“Forgive me for this misery, my poor Rosamond! Let us only love one another.”
She looked at him silently, still with the blank despair on her face; but then the tears began to fill her blue eyes, and her lip trembled. The strong man had had too much to bear that day. He let his head fall beside hers and sobbed.
He did not hinder her from going to her father early in the morning—it seemed now that he ought not to hinder her from doing as she pleased. In half an hour she came back, and said that papa and mamma wished her to go and stay with them while things were in this miserable state. Papa said he could do nothing about the debt—if he paid this, there would be half-a-dozen more. She had better come back home again till Lydgate had got a comfortable home for her. “Do you object, Tertius?”
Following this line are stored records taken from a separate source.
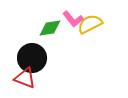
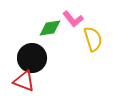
yellow semicircle: moved 3 px right, 15 px down; rotated 100 degrees clockwise
red triangle: moved 1 px left, 3 px down
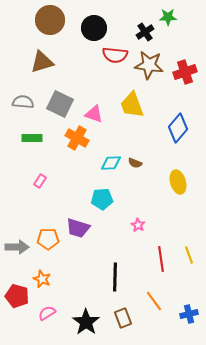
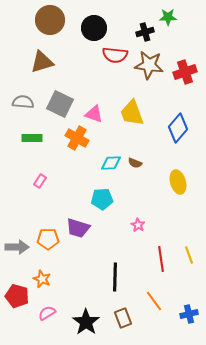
black cross: rotated 18 degrees clockwise
yellow trapezoid: moved 8 px down
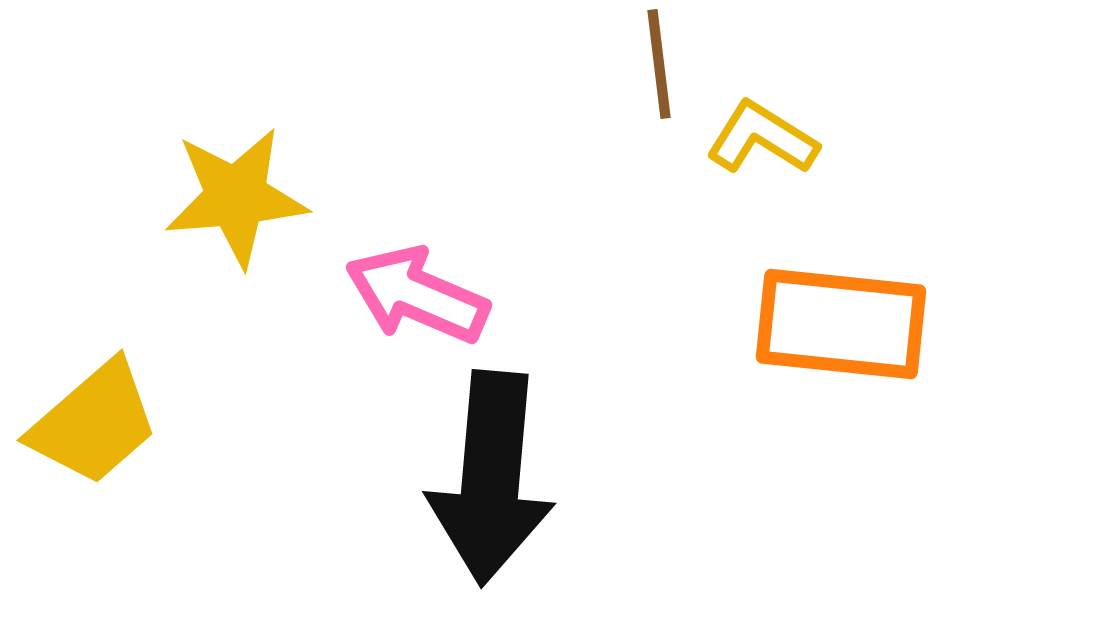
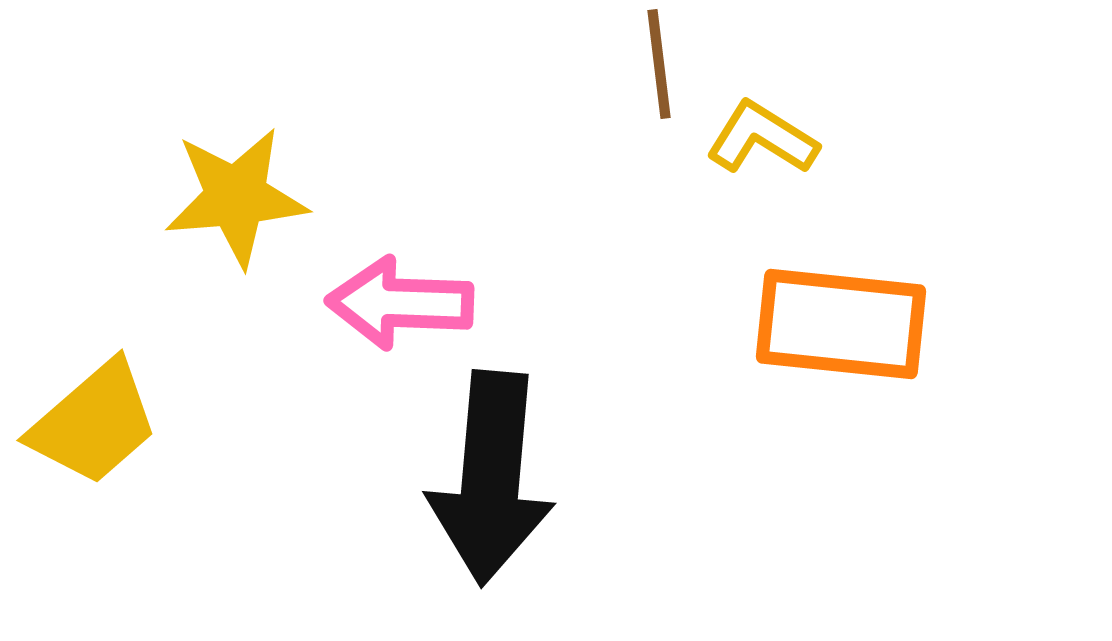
pink arrow: moved 17 px left, 8 px down; rotated 21 degrees counterclockwise
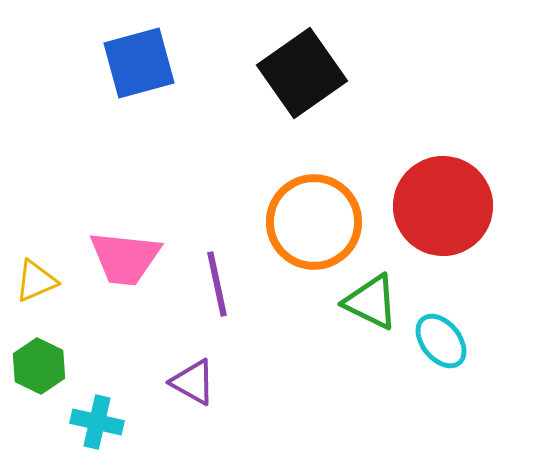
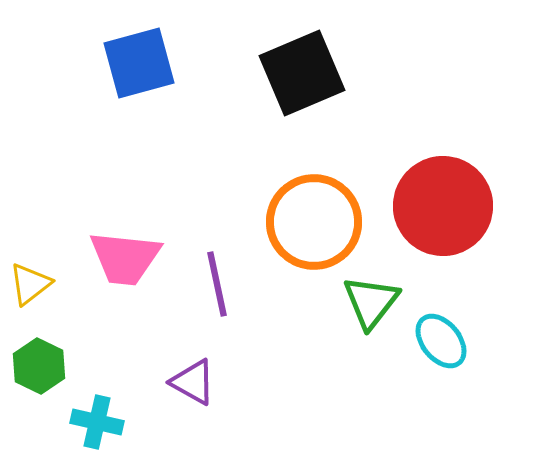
black square: rotated 12 degrees clockwise
yellow triangle: moved 6 px left, 3 px down; rotated 15 degrees counterclockwise
green triangle: rotated 42 degrees clockwise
“Do as you like,” said Lydgate. “But things are not coming to a crisis immediately. There is no hurry.”
“I should not go till to-morrow,” said Rosamond; “I shall want to pack my clothes.”
“Oh, I would wait a little longer than to-morrow—there is no knowing what may happen,” said Lydgate, with bitter irony. “I may get my neck broken, and that may make things easier to you.”
It was Lydgate’s misfortune and Rosamond’s too, that his tenderness towards her, which was both an emotional prompting and a well-considered resolve, was inevitably interrupted by these outbursts of indignation either ironical or remonstrant. She thought them totally unwarranted, and the repulsion which this exceptional severity excited in her was in danger of making the more persistent tenderness unacceptable.
“I see you do not wish me to go,” she said, with chill mildness; “why can you not say so, without that kind of violence? I shall stay until you request me to do otherwise.”
Lydgate said no more, but went out on his rounds. He felt bruised and shattered, and there was a dark line under his eyes which Rosamond had not seen before. She could not bear to look at him. Tertius had a way of taking things which made them a great deal worse for her.